Self-organization in cathode boundary layer microdischarges

Abstract

Direct current glow discharges in xenon between a flat, 100 µm thin cathode and a ring shaped anode, separated by a distance of 250 µm, were found to be stable up to atmospheric pressure. The glow discharge structure in this electrode configuration reduces to only the cathode fall and negative glow, with the negative glow plasma serving to conduct the current radially to the circular anode. Photographs taken in the visible range of the spectrum and at the wavelength of excimer emission for xenon (172 nm) indicate the transition from a homogeneous plasma to a structured plasma when the current is reduced beyond a critical value that is dependent on pressure. The plasma pattern consists of filamentary structures arranged in concentric circles.
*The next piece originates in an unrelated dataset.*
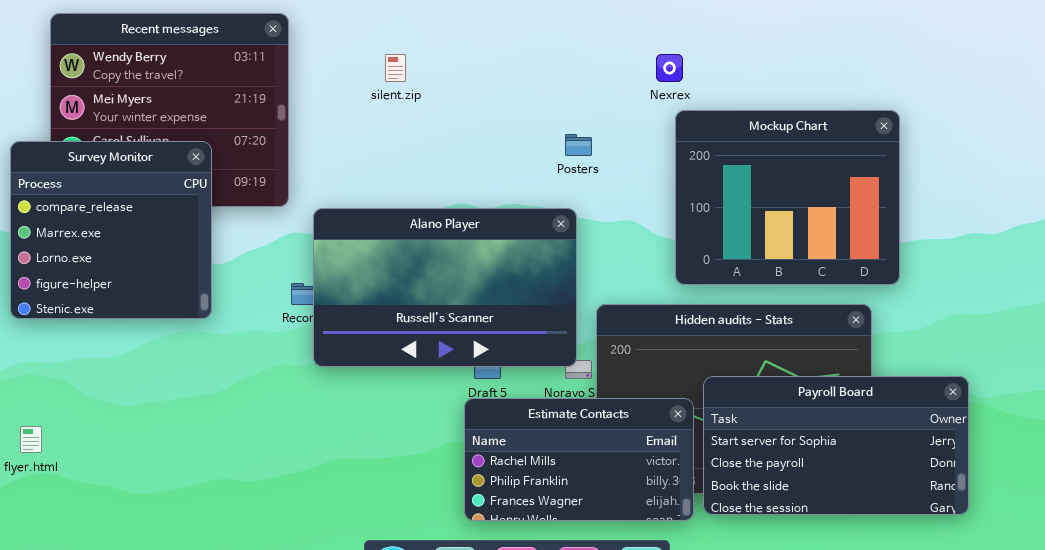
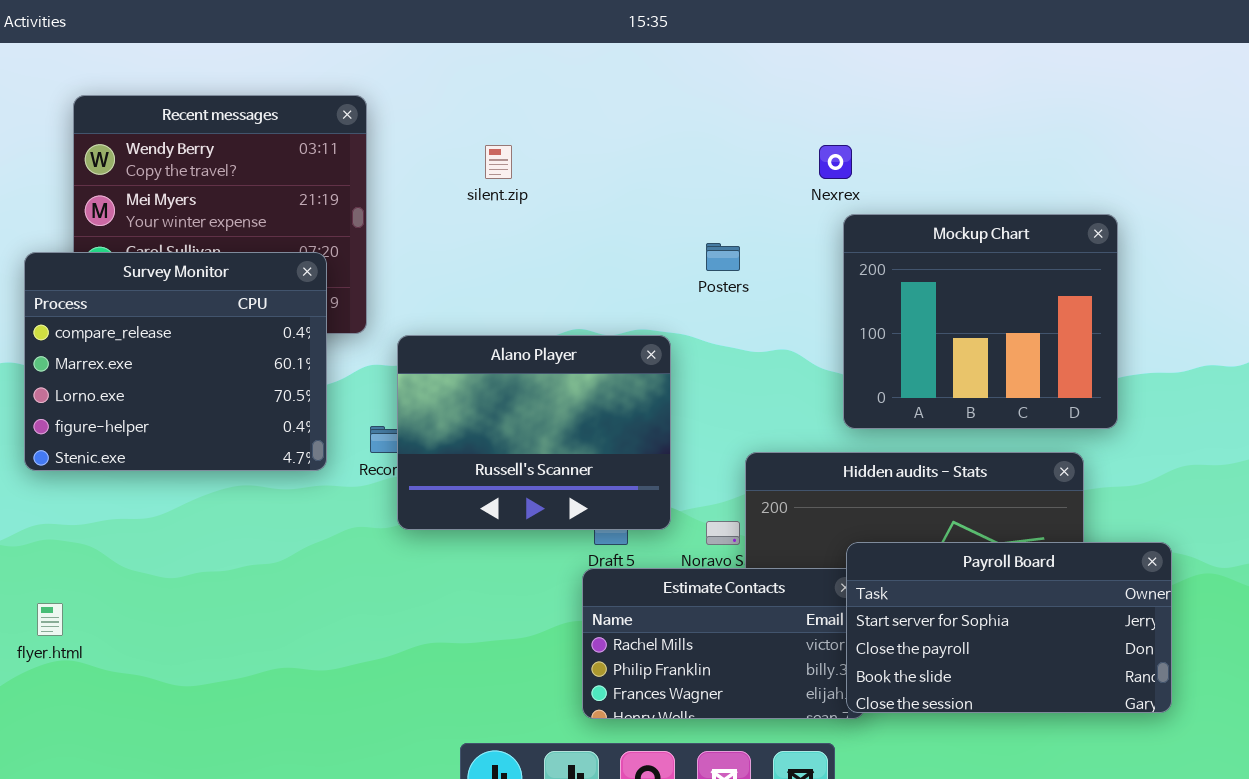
Survey Monitor: [10,141,212,319] -> [24,252,327,471], resized
Alano Player: [313,208,577,367] -> [397,335,671,530], resized
Payroll Board: [703,376,969,515] -> [846,542,1172,713], moved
The structures are most pronounced at pressures below 200 Torr and become less regular when the pressure is increased. The self-organization of such plasmas indicates the existence of two branches of the voltage–current density (V–J) characteristic with positive slope. For conventional glow discharges in the current range of interest (milliampere), the only discharge mode with a positive slope of the V–J characteristic is the abnormal glow mode. At a critical current density, the discharge transfers from the abnormal glow into an arc. However, by cooling the cathode, it seems to be possible to stabilize the discharge, even in the glow-to-arc transition range. This second stable region in the V–J characteristic of such ‘cathode boundary layer discharges’ would explain the existence of a plasma pattern with two distinct values of current density at the same discharge voltage.